*** Block opens ***

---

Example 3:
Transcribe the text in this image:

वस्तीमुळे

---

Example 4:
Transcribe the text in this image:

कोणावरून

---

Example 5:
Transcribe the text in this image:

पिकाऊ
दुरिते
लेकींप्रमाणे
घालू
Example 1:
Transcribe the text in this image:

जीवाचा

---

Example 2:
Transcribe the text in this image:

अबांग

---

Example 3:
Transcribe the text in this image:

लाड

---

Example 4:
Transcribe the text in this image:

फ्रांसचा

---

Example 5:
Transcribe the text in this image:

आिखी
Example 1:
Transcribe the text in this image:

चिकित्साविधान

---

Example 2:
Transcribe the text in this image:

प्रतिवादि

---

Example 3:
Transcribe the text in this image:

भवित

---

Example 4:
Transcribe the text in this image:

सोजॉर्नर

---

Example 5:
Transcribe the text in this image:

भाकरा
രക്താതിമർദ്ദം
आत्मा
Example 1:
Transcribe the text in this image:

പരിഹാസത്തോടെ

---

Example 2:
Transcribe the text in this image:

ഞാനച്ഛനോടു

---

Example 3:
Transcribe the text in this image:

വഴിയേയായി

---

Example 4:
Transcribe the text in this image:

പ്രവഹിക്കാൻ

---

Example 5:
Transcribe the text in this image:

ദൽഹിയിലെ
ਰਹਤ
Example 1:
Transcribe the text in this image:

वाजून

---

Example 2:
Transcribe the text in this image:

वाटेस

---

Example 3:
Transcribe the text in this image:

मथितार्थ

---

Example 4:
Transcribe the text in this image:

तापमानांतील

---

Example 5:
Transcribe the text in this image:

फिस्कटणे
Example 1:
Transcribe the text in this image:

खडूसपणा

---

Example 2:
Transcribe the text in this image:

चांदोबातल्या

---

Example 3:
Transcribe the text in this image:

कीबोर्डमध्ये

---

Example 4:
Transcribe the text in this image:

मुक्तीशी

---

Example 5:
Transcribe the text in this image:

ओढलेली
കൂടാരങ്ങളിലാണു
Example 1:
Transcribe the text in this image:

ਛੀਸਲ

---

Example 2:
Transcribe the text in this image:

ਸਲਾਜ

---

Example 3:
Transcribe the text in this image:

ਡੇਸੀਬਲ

*** Block closes ***

▶ _Instructions to follow_
Everything in the material should be repeated exactly as written.

▶ _Completed exercise_
---

Example 3:
Transcribe the text in this image:

वस्तीमुळे

---

Example 4:
Transcribe the text in this image:

कोणावरून

---

Example 5:
Transcribe the text in this image:

पिकाऊ
दुरिते
लेकींप्रमाणे
घालू
Example 1:
Transcribe the text in this image:

जीवाचा

---

Example 2:
Transcribe the text in this image:

अबांग

---

Example 3:
Transcribe the text in this image:

लाड

---

Example 4:
Transcribe the text in this image:

फ्रांसचा

---

Example 5:
Transcribe the text in this image:

आिखी
Example 1:
Transcribe the text in this image:

चिकित्साविधान

---

Example 2:
Transcribe the text in this image:

प्रतिवादि

---

Example 3:
Transcribe the text in this image:

भवित

---

Example 4:
Transcribe the text in this image:

सोजॉर्नर

---

Example 5:
Transcribe the text in this image:

भाकरा
രക്താതിമർദ്ദം
आत्मा
Example 1:
Transcribe the text in this image:

പരിഹാസത്തോടെ

---

Example 2:
Transcribe the text in this image:

ഞാനച്ഛനോടു

---

Example 3:
Transcribe the text in this image:

വഴിയേയായി

---

Example 4:
Transcribe the text in this image:

പ്രവഹിക്കാൻ

---

Example 5:
Transcribe the text in this image:

ദൽഹിയിലെ
ਰਹਤ
Example 1:
Transcribe the text in this image:

वाजून

---

Example 2:
Transcribe the text in this image:

वाटेस

---

Example 3:
Transcribe the text in this image:

मथितार्थ

---

Example 4:
Transcribe the text in this image:

तापमानांतील

---

Example 5:
Transcribe the text in this image:

फिस्कटणे
Example 1:
Transcribe the text in this image:

खडूसपणा

---

Example 2:
Transcribe the text in this image:

चांदोबातल्या

---

Example 3:
Transcribe the text in this image:

कीबोर्डमध्ये

---

Example 4:
Transcribe the text in this image:

मुक्तीशी

---

Example 5:
Transcribe the text in this image:

ओढलेली
കൂടാരങ്ങളിലാണു
Example 1:
Transcribe the text in this image:

ਛੀਸਲ

---

Example 2:
Transcribe the text in this image:

ਸਲਾਜ

---

Example 3:
Transcribe the text in this image:

ਡੇਸੀਬਲ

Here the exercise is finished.